It will be very useful for you to try to be sincere with yourself. Sincerity is the key which will open the door through which you will see your separate parts, and you will see something quite new. You must go on trying to be sincere.
Each day you put on a mask, and you must take it off little by little....
Each minute, each moment, man is saying or thinking, ‘I.’ And each time his I is different. Just now it was a thought, now it is a desire, now a sensation, now another thought, and so on, endlessly. Man is a plurality. Man’s name is legion.
~ George Ivanovich Gurdjieff, Teacher and Mystic
Gurdjieff believed that many humans move through life like a world-wide sonambulistic colony of automatons who never detect their core of spiritual identity, their own true divinity trapped in human flesh.
As an antidote, he developed a "system" of treatments and activities that combined mysticism with psychology, and incorporated movement as therapy. He believed the holy nature of a human being could be revealed through movement, and especially through certain dances. He even treated patients in several mental hospitals, those who were bound in drifts of catatonia and seeming paralysis.
He began simply. Lift your arm, drop it to your side, and lift it again. Walk in circles.
With each day, more movement. There was noticible improvement in those being treated. Soon, patients who were once statue-like and vacant, could move, dance, run - and communicate.
Gurdjieff believed that movement and dance could impart not only beneficial physiological changes, but could dispense esoteric knowledge and spiritual healing, as well.
As an advanced example of the unification of movement and spirit, he favored the dances and music of whirling dervishes.
Some claim that Gurdjieff, the Armenian mystic and spiritual teacher, was a guru, a divine healer; others consider him a charlatan. But - genius or madman - I have to agree with him on several counts:
- It's all about the "I"
- The mask must come off
- You gotta move
Some of my worst days are the those immersed in the "I". Generated by mental anguish, stress, obsessive thinking - whatever - the "I" of life dominates. When the "I" rises like a huge, red planet that blocks out the sun - internal growth and movement cease, life wanes, my mask is impenetrable and firmly in place.
I hate that.
I have briefly considered, on days like that, activating my health insurance plan - the part that is devoted to "mental health treatment options." I imagine that I check myself in to a dreamy, flower-filled facility, where I am asked to change into darling silk pajamas and fluffy slippers. I obediently take my meds. Then a long nap. I have a nutrituous lunch on the patio, then recline and bask in the sun. I take more meds. Eventually, I fingerpaint - maybe make a little covered box out of popsicle sticks, with a cat's eye marble glued on top as a handle. Another nap. Catch up on some old episodes of Rhoda or Ironsides. Meet with a therapist and talk about me, the Great Grandiloquint "I".

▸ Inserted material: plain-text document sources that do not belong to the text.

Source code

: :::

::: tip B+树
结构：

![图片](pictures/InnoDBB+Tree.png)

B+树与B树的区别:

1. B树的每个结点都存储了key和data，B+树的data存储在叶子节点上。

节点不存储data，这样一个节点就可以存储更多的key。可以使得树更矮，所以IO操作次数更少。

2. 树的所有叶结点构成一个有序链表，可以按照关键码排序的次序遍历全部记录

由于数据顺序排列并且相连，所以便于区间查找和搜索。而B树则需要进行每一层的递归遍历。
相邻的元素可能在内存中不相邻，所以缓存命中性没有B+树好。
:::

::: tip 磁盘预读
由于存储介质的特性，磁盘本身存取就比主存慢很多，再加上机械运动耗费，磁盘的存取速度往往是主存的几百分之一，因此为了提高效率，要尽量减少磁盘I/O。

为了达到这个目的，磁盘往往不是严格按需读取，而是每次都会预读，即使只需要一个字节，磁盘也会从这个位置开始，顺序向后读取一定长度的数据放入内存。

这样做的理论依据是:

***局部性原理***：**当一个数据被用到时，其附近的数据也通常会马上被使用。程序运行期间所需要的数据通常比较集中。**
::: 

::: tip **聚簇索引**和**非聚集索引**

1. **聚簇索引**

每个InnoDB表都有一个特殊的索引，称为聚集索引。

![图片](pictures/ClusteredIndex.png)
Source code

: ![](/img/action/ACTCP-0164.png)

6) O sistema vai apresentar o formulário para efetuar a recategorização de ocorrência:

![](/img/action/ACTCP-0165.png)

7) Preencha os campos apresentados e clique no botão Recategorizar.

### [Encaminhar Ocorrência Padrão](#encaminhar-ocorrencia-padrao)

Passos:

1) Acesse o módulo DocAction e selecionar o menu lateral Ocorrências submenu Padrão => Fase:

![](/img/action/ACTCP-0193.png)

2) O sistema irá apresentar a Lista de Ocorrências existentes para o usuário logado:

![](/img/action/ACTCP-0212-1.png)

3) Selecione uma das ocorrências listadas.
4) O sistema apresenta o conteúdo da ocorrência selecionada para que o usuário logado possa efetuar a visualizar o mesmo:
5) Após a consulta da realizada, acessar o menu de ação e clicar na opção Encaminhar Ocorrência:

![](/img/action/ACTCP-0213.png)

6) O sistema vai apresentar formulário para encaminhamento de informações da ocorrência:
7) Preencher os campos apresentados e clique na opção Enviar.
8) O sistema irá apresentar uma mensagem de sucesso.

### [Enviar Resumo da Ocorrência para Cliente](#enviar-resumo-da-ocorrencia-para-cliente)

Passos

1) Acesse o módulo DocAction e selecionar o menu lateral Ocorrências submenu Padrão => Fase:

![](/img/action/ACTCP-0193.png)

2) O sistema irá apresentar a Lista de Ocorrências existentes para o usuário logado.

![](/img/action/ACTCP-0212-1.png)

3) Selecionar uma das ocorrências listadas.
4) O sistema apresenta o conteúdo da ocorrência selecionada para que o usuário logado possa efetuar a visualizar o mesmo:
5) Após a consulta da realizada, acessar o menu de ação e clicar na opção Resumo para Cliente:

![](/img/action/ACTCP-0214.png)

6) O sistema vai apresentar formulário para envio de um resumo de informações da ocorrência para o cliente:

In that scenario, meds and medical magicians might fix me.
How else am I to navigate the trecherous straits of demands and constraints and obligations that sometimes threaten to overwhelm? Can I - by myself and unaided by professionals - remove the mask from behind which I peer at the world? If I commit myself, with sincerity - to movement - will it truly effect changes in my physical body and my spirit, as well? What if I'm not quite ready to whirl, but maybe just move - move forward, step by step - will that work, too?
Yes, it will. I have had glimpses. I will have more.
Walking, along shore or in town, through old neighborhoods or the blooming foothills surrounding us, will beautify and tone not only the outer self, but will edify and strengthen and enrich the very innermost spiritual me, as well. The Great Planet "I" will wane, and disappear from the horizon. The mask will slip a little and I will see that I am safe, and sane, without it. And I will let it slip away even a bit more.
And I will keep walking, and moving, until I can let go and dance like a dervish.